Byung-Chul Han: la comunicación sin comunidad y la desaparición de los rituales

En este año 2020 no se han permitido numerosas celebraciones y eventos culturales por el peligro al contagio que acarreaba la concentración de gente; se ha hablado de la necesidad de una distancia social, cuando quizá deberíamos referirnos a ella como distancia física; y hemos tenido que estar aislados los unos de los otros por la propia seguridad. 

La pérdida de lo social, de las fiestas en comunidad, ha acarreado una desaparición de los rituales que coincide con el título que Byung-Chul Han ha dado a su último libro, publicado por primera vez en Alemania el pasado 2019. Sin embargo, esta pérdida, aunque en los últimos tiempos se haya enfatizado debido a la pandemia del COVID-19, no es nada que nos pille de nuevas.

En sus poco más de cien páginas, el filósofo surcoreano nos plantea cómo el neoliberalismo, la producción desmedida y el culto al yo están acabando con los rituales y su capacidad para congregarnos. «Juntar» en griego symbállein, es de donde deriva la palabra símbolo, y son los símbolos, las formas de los rituales, los que no permiten el narcisismo porque su esencia va más allá del individuo. 

Creer en algo superior lograba en tiempos una narración común de la que se era partícipe sin necesidad de comunicación, y que era lo que creaba el sentimiento de comunidad. Es curioso que precisamente la palabra «religión» derive de relegare, «fijar la atención», algo que las últimas generaciones han reducido a cinco segundos. Ahora la comunidad sin comunicación se ha sustituido por una comunicación sin comunidad.

Esta necesaria durabilidad se pierde en el mundo actual por el incesante flujo de estímulos, y es este flujo lo que nos impide demorarnos.

Nos hace seres incapaces de morar, incapaces de sentir la sensación de hogar, de comunidad, de asidero. La discontinuidad de nuestro tiempo hace que nos deslicemos de una fase a otra sin solución de continuidad.

Hoy en día las creencias comunitarias y las religiones son sustituidas por el culto a uno mismo, esto es, una necesidad de exhibirse, que es a su vez lo que significa en origen la palabra «producir», producere, que en latín significa «hacer visible». Hemos convertido nuestro mundo en una forma pornográfica de exposición y transparencia incesante en la que nos explotamos a nosotros mismos creyendo que nos autorrealizamos.

[Datos de origen]
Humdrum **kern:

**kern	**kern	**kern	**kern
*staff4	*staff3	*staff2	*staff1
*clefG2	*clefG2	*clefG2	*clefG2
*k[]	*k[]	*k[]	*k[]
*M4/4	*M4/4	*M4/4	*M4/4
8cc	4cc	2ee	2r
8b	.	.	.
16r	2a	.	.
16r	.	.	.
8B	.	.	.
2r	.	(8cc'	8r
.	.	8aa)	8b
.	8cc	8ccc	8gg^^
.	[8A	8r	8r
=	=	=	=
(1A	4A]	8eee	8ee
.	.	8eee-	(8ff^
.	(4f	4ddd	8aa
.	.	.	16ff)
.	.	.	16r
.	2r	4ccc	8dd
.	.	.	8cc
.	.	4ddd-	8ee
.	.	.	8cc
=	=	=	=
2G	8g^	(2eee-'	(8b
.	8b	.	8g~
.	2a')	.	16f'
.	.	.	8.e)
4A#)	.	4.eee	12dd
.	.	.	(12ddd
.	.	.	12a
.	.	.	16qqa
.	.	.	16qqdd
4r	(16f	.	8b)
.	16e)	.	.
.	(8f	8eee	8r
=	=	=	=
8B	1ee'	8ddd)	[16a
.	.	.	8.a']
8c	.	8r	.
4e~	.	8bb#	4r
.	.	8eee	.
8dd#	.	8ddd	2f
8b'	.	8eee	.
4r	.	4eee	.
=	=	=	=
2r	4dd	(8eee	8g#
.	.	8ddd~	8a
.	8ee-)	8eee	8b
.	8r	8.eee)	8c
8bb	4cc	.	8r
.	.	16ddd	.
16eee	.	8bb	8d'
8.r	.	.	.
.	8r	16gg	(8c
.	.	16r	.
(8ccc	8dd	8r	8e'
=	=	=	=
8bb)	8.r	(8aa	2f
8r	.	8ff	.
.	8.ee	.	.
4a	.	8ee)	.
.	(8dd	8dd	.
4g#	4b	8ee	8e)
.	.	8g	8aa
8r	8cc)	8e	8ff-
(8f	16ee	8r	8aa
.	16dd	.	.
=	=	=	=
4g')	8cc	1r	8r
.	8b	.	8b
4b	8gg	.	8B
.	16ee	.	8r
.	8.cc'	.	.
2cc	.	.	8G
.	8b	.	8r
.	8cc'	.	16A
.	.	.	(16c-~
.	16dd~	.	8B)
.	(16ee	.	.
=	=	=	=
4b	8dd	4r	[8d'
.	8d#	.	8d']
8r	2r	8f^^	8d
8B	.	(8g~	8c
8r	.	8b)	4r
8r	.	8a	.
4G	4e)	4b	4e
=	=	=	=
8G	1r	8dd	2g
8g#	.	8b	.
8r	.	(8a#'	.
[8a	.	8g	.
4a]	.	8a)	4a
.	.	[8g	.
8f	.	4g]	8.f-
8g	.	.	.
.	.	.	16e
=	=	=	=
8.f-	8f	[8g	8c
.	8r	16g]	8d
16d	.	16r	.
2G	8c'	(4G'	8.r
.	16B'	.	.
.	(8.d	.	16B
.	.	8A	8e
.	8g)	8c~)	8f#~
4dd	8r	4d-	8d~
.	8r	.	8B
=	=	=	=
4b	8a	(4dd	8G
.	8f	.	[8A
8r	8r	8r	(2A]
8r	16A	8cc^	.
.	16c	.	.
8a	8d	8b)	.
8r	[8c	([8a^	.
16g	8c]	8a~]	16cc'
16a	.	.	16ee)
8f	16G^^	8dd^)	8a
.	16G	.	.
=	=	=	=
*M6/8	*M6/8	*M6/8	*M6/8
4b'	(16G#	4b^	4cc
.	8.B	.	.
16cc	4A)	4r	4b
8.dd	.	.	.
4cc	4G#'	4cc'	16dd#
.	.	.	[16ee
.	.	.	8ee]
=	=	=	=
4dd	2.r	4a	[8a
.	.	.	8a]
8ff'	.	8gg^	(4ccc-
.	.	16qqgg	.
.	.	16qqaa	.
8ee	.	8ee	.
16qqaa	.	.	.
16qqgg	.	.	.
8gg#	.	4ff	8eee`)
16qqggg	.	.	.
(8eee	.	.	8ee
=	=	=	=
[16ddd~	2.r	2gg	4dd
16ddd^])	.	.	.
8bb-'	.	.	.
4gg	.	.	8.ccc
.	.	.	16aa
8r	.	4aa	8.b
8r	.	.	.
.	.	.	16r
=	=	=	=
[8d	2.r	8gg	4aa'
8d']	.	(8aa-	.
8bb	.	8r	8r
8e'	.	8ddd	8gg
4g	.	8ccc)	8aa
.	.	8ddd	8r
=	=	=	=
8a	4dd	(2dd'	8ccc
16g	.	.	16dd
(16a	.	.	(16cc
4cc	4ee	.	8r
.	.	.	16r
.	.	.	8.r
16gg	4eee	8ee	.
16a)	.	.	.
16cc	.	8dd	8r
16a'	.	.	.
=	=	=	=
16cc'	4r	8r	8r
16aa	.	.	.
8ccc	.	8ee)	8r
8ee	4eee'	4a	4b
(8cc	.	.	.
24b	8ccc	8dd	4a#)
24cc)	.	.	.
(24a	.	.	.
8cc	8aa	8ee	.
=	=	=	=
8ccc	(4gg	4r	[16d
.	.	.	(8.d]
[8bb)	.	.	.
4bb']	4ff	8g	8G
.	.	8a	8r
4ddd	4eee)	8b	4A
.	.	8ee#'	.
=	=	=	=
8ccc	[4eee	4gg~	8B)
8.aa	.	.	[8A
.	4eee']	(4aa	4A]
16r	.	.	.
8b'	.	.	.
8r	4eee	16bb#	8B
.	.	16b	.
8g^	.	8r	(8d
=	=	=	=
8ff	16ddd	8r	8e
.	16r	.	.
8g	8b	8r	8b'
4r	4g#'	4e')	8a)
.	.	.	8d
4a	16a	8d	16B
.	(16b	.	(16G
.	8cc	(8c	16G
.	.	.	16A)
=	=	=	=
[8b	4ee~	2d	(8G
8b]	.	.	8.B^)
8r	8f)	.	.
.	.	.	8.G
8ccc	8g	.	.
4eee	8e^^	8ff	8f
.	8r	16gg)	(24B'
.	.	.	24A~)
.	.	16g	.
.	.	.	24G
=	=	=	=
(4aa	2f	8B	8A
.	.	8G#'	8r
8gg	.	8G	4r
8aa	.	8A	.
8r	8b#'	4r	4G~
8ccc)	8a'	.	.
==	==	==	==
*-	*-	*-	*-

[Qué harás] Reproduce literalmente la parte del fragmento sobre Byung-Chul Han que comienza en las palabras "Creer en algo" y termina después de "comunicación sin comunidad.".

[Respuesta escrita]
Creer en algo superior lograba en tiempos una narración común de la que se era partícipe sin necesidad de comunicación, y que era lo que creaba el sentimiento de comunidad. Es curioso que precisamente la palabra «religión» derive de relegare, «fijar la atención», algo que las últimas generaciones han reducido a cinco segundos. Ahora la comunidad sin comunicación se ha sustituido por una comunicación sin comunidad.